Pantas saja setiap ada bunyi anak kucing terdengar aku dengan kesiagaan penuh bertanya "ada yang naruh anak kucing lagi deh Van kayaknya."
" Gak ada kok aku lihat. Mamam jangan curigaan gitu nanti stres mam. Aku mau ke warung padang, mamam nanti aku beliin ikan kembung bakar ya"
Dan akupun lupa suara2 anak kucing itu gara2 dibelikan kembung bakar.
Kucing selundupan itu akhirnya tertangkap basah saat aku tidak sengaja hampir menginjaknya.
Aku menjerit ketakutan karena hampir menginjak kucing, si bungsu pun ketakutan karena takut aku marah.
" Ini kucing matanya buta mam.

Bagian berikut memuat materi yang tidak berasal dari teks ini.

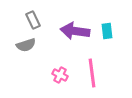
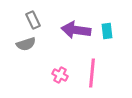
purple arrow: moved 1 px right, 1 px up
gray semicircle: moved 1 px up
pink line: rotated 12 degrees clockwise
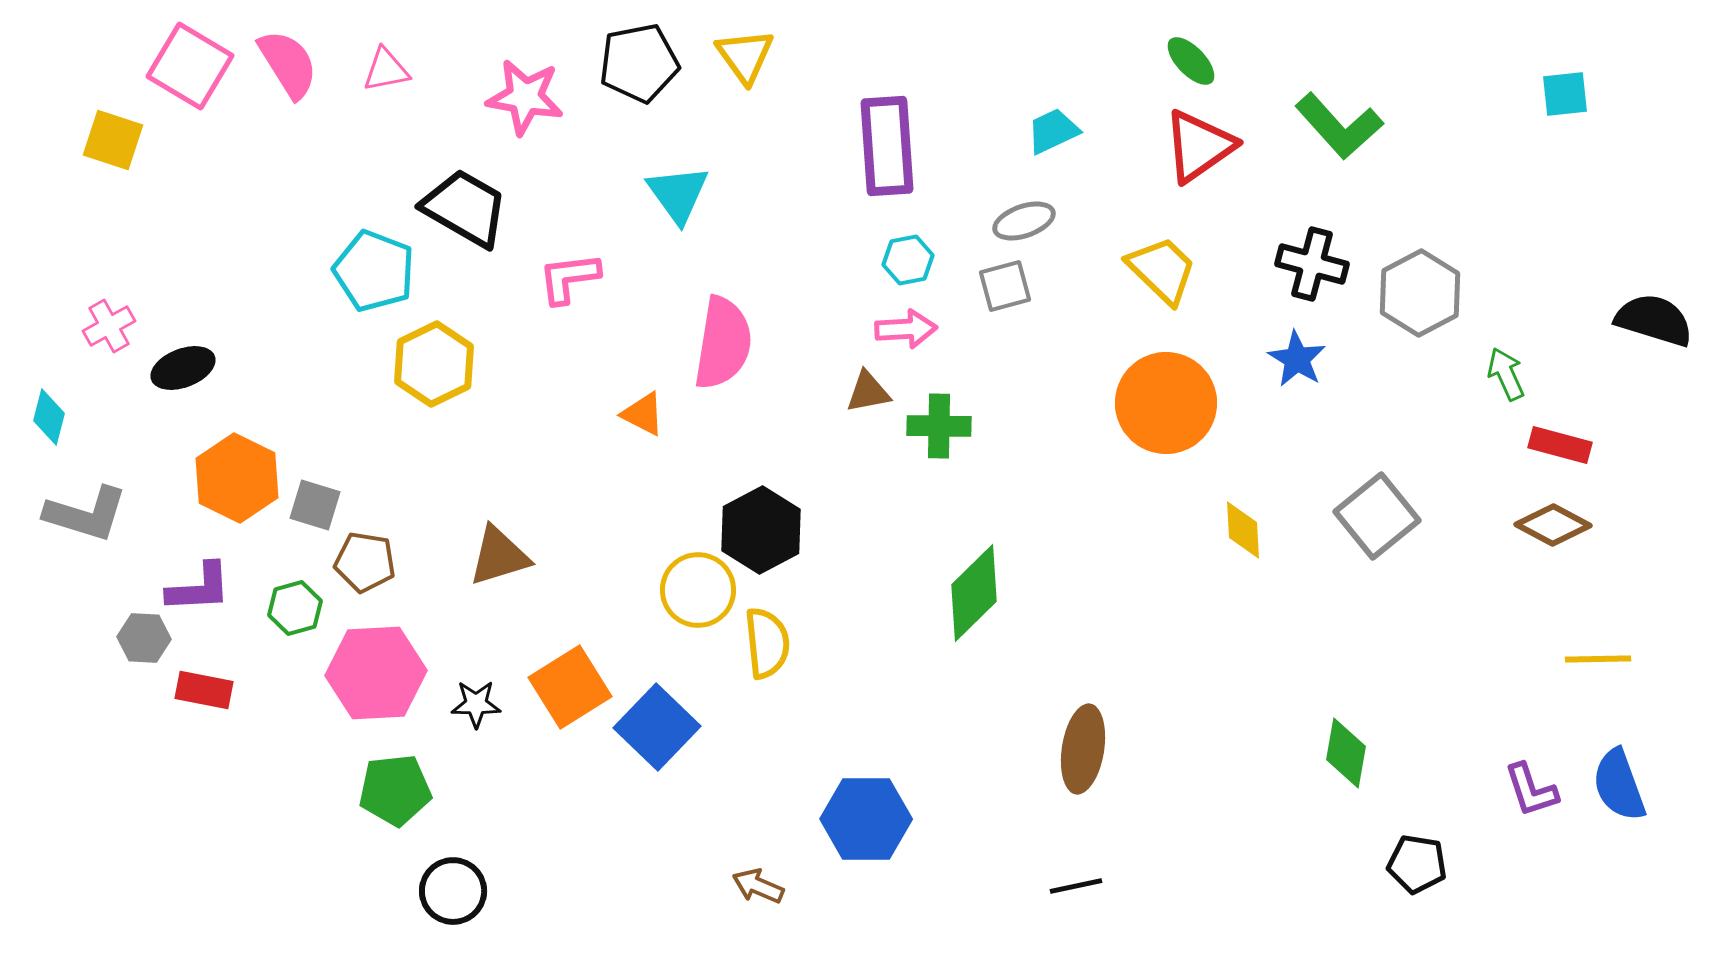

Besok Vani mau bawa ke dokter hewan biar diobati sekalian bawa ibunya buat dikebiri."
Yah sepertiku, si bungsu juga punya peri kebinatangan Dear Diary, dalam kadar yang lebih kuat.
Jadi begitulah Dear Diary, kurasa aku mendapat julukan ibu kucing karena dirumahku banyak kucing liar yang ditampung sementara, yang kelak akan dilepas setelah dikebiri.
Biayanya mahal ?
Sudah pasti.
Biarlah, yang penting itu bukan uangku, tapi uang si bungsu, maksudku uang si semprul yang diberikan untuk si bungsu.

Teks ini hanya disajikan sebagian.